3. "Tornar-se Pessoa": O Ideal Existencial de Autenticidade

O objetivo da terapia rogeriana – tornar-se uma "pessoa em funcionamento pleno" – é um ideal ético e filosófico que ecoa fortemente o pensamento de Søren Kierkegaard e Jean-Paul Sartre.

  • A Vida Autêntica vs. A Má-Fé: Rogers via a incongruência (a desconexão entre a experiência real e o self percebido) como a principal fonte de sofrimento. Isso é análogo ao conceito existencial de "má-fé" (Sartre), onde a pessoa foge da sua liberdade e responsabilidade, vivendo de acordo com as expectativas dos outros ("Condições de Mérito").

  • A Congruência como Autenticidade: A congruência (ser quem verdadeiramente se é) é a realização máxima da autenticidade existencial. É a coragem de existir a partir do próprio centro, assumindo a responsabilidade pelas próprias escolhas.

4. A Ética da Relação: "Tornar-se Com" o Outro

A tríade Autenticidade, Empatia e Aceitação Incondicional é mais do que uma técnica; é uma postura ética sobre como os seres humanos devem relacionar-se.
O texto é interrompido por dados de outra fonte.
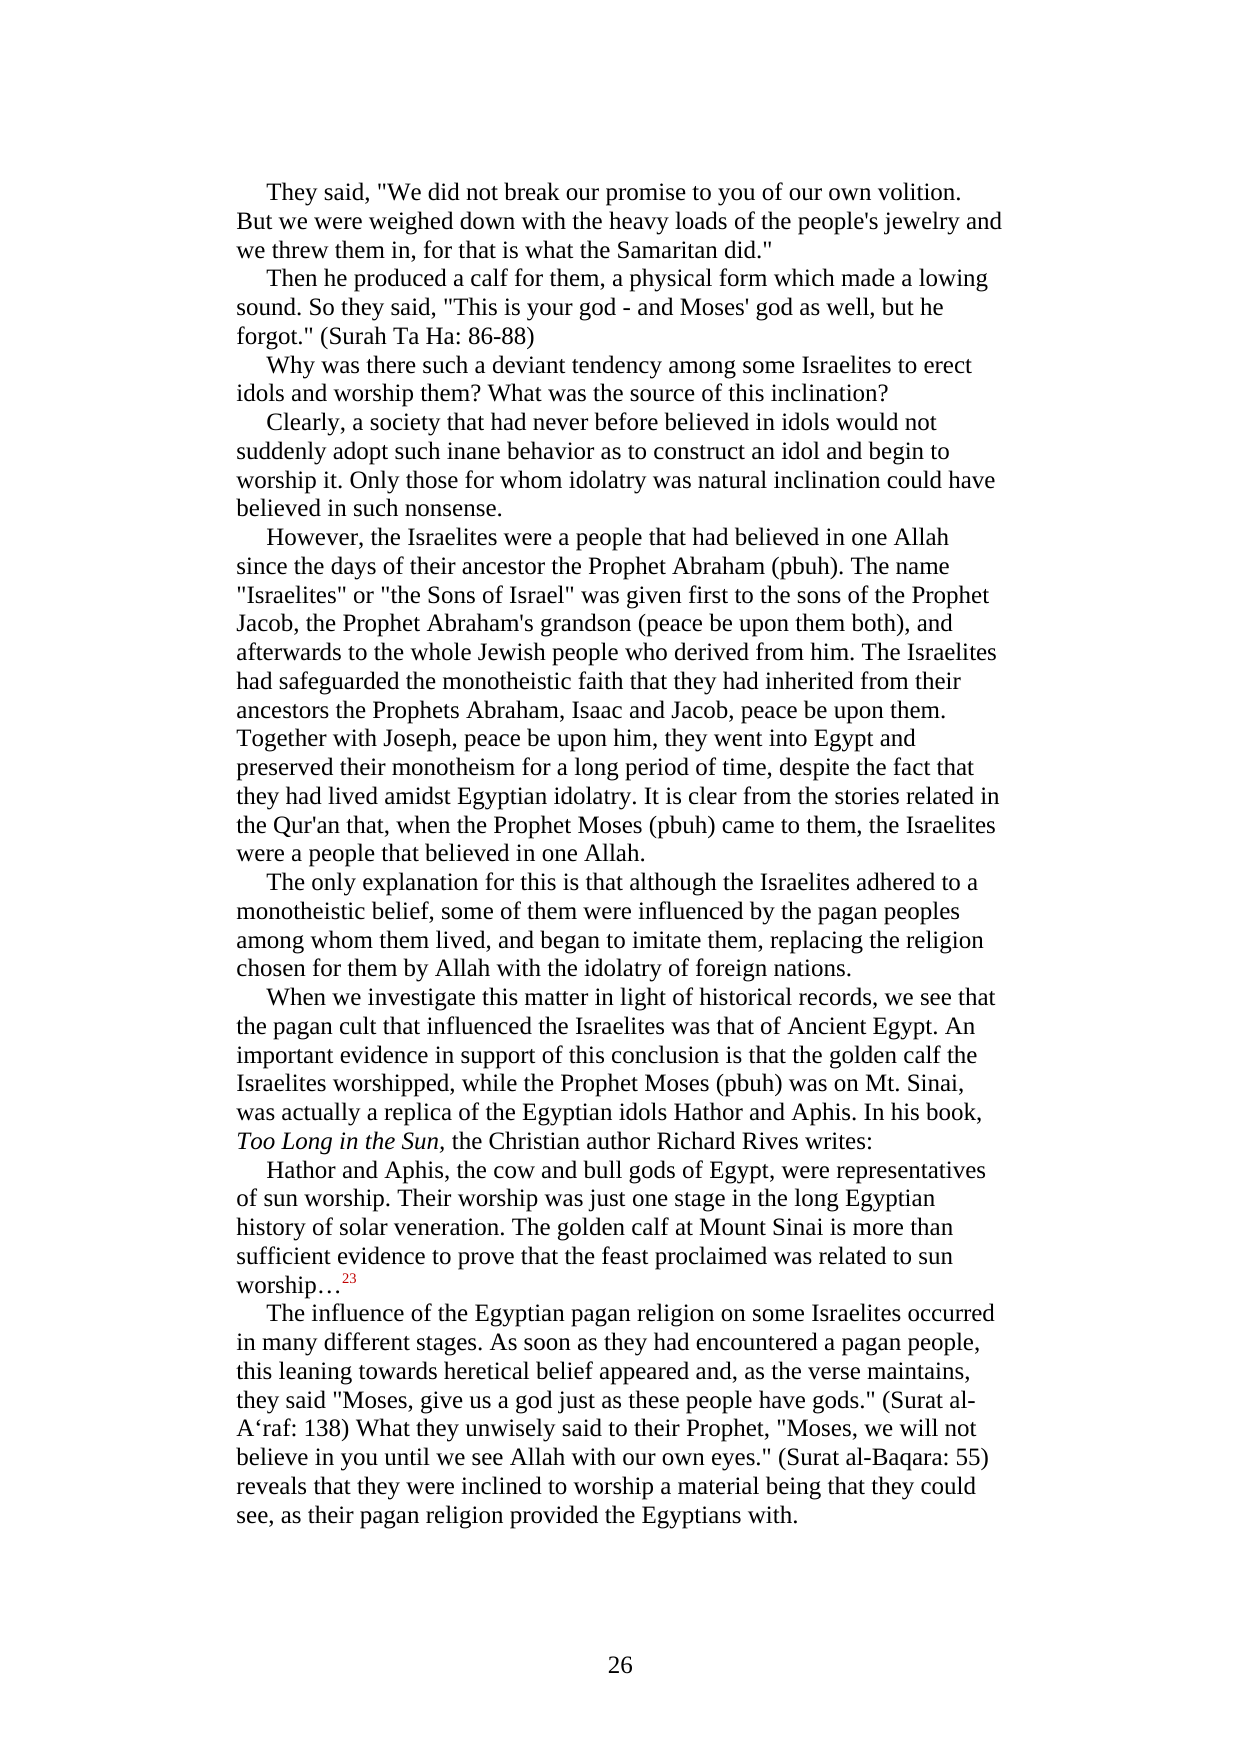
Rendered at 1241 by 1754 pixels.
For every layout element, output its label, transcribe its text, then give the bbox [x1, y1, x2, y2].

text The influence of the Egyptian pagan religion on some Israelites occurred in many different stages. As soon as they had encountered a pagan people, this leaning towards heretical belief appeared and, as the verse maintains, they said "Moses, give us a god just as these people have gods." (Surat al-A‘raf: 138) What they unwisely said to their Prophet, "Moses, we will not believe in you until we see Allah with our own eyes." (Surat al-Baqara: 55) reveals that they were inclined to worship a material being that they could see, as their pagan religion provided the Egyptians with. [236, 1298, 1004, 1528]
text When we investigate this matter in light of historical records, we see that the pagan cult that influenced the Israelites was that of Ancient Egypt. An important evidence in support of this conclusion is that the golden calf the Israelites worshipped, while the Prophet Moses (pbuh) was on Mt. Sinai, was actually a replica of the Egyptian idols Hathor and Aphis. In his book, Too Long in the Sun, the Christian author Richard Rives writes: [236, 982, 1004, 1155]
text Why was there such a deviant tendency among some Israelites to erect idols and worship them? What was the source of this inclination? [236, 350, 1004, 407]
text The only explanation for this is that although the Israelites adhered to a monotheistic belief, some of them were influenced by the pagan peoples among whom them lived, and began to imitate them, replacing the religion chosen for them by Allah with the idolatry of foreign nations. [236, 867, 1004, 982]
text Clearly, a society that had never before believed in idols would not suddenly adopt such inane behavior as to construct an idol and begin to worship it. Only those for whom idolatry was natural inclination could have believed in such nonsense. [236, 407, 1004, 522]
text Hathor and Aphis, the cow and bull gods of Egypt, were representatives of sun worship. Their worship was just one stage in the long Egyptian history of solar veneration. The golden calf at Mount Sinai is more than sufficient evidence to prove that the feast proclaimed was related to sun worship…23 [236, 1155, 1004, 1298]
text Then he produced a calf for them, a physical form which made a lowing sound. So they said, "This is your god - and Moses' god as well, but he forgot." (Surah Ta Ha: 86-88) [236, 263, 1004, 350]
text They said, "We did not break our promise to you of our own volition. But we were weighed down with the heavy loads of the people's jewelry and we threw them in, for that is what the Samaritan did." [236, 177, 1004, 263]
text However, the Israelites were a people that had believed in one Allah since the days of their ancestor the Prophet Abraham (pbuh). The name "Israelites" or "the Sons of Israel" was given first to the sons of the Prophet Jacob, the Prophet Abraham's grandson (peace be upon them both), and afterwards to the whole Jewish people who derived from him. The Israelites had safeguarded the monotheistic faith that they had inherited from their ancestors the Prophets Abraham, Isaac and Jacob, peace be upon them. Together with Joseph, peace be upon him, they went into Egypt and preserved their monotheism for a long period of time, despite the fact that they had lived amidst Egyptian idolatry. It is clear from the stories related in the Qur'an that, when the Prophet Moses (pbuh) came to them, the Israelites were a people that believed in one Allah. [236, 522, 1004, 867]
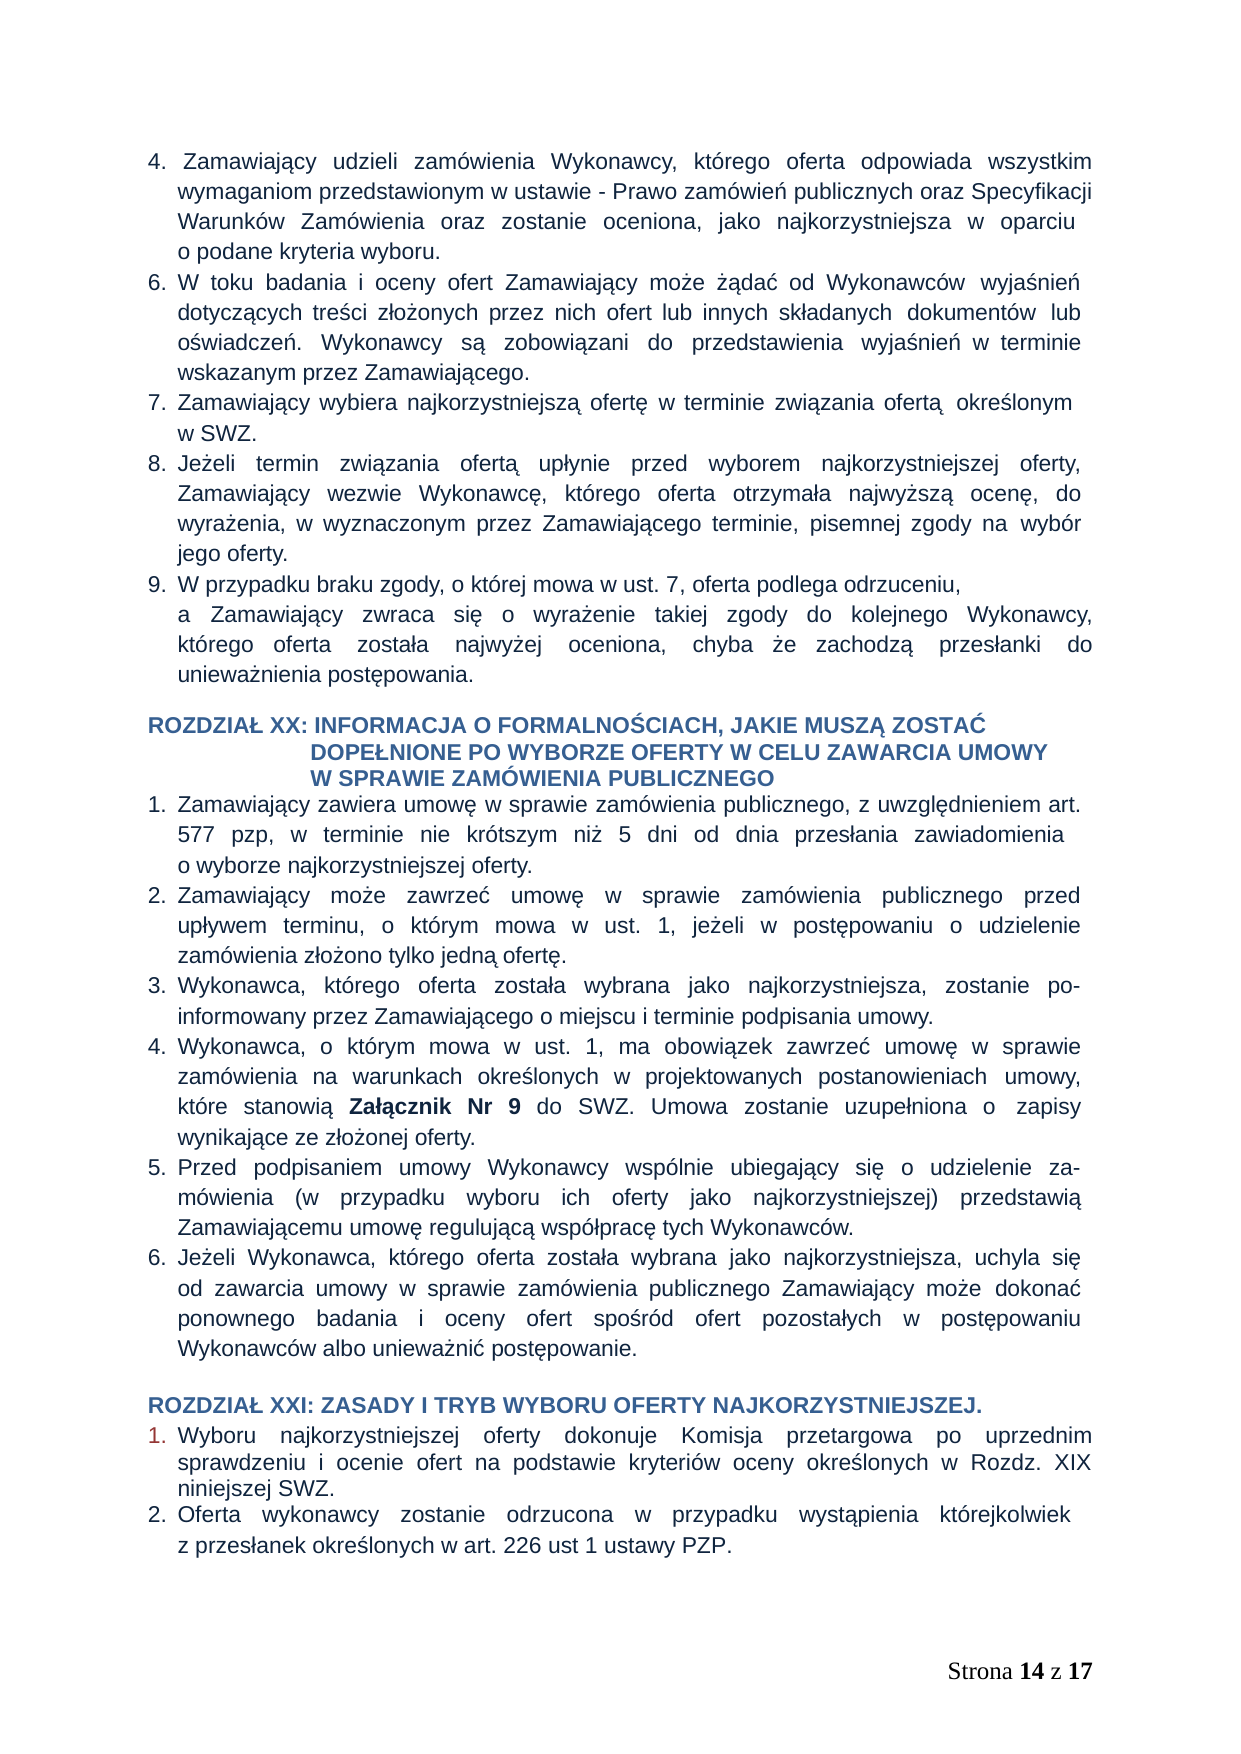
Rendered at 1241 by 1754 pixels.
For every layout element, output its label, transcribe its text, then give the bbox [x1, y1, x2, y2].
  • Aceitação Incondicional e a Ética do Cuidado: Ao oferecer uma consideração positiva incondicional, o terapeuta afirma o valor do cliente simplesmente por ele existir, não pelo que ele faz ou representa. Esta é uma forma prática de amor (em grego, agapē) e uma poderosa alternativa a éticas baseadas em julgamento e condicionalidade.

  • A Empatia como Via de Acesso ao Outro: A compreensão empática é a ferramenta para entrar no mundo fenomenal do outro, validando a sua experiência e reconhecendo a sua humanidade única. É um antídoto para a alienação e a solidão.

5. A Tendência Atualizante: Uma Filosofia de Confiança na Natureza

A crença de Rogers na "tendência atualizante" é talvez o seu postulado mais otimista e filosófico. É uma visão teleológica (com um propósito) da natureza humana, que contrasta com visões mais pessimistas.

  • Inato e Construtivo: Rogers acreditava que, tal como uma semente tem inatamente a tendência para se tornar uma árvore, o ser humano tem uma tendência inata para se desenvolver de forma construtiva e socializada quando num ambiente favorável.

  • Confiança vs. Controlo: Esta crença levou-o a confiar no processo do cliente e a rejeitar o controlo direto por parte do terapeuta. É uma filosofia que valoriza a autorregulação organísmica em detrimento da imposição externa de valores e soluções.

Conclusão: A Psicologia como Filosofia Aplicada

Carl Rogers não se limitou a criar um método de psicoterapia. Ele fundou uma filosofia prática da relação humana. Ao integrar ideias da Fenomenologia (a importância da subjectividade), do Existencialismo (a liberdade e a autenticidade) e da tradição Humanista (a confiança no potencial humano), ele ofereceu não só um caminho para a cura, mas um modelo para uma vida significativa e para relações éticas e transformadoras.

A sua obra é um testemunho de que toda a grande psicologia está, inevitavelmente, enraizada numa profunda reflexão sobre o que significa ser pessoa. Ele traduziu conceitos filosóficos complexos em atitudes simples, porém profundas, que continuam a inspirar a educação, a liderança, os cuidados de saúde e, sobretudo, a forma como nos relacionamos connosco próprios e com os outros.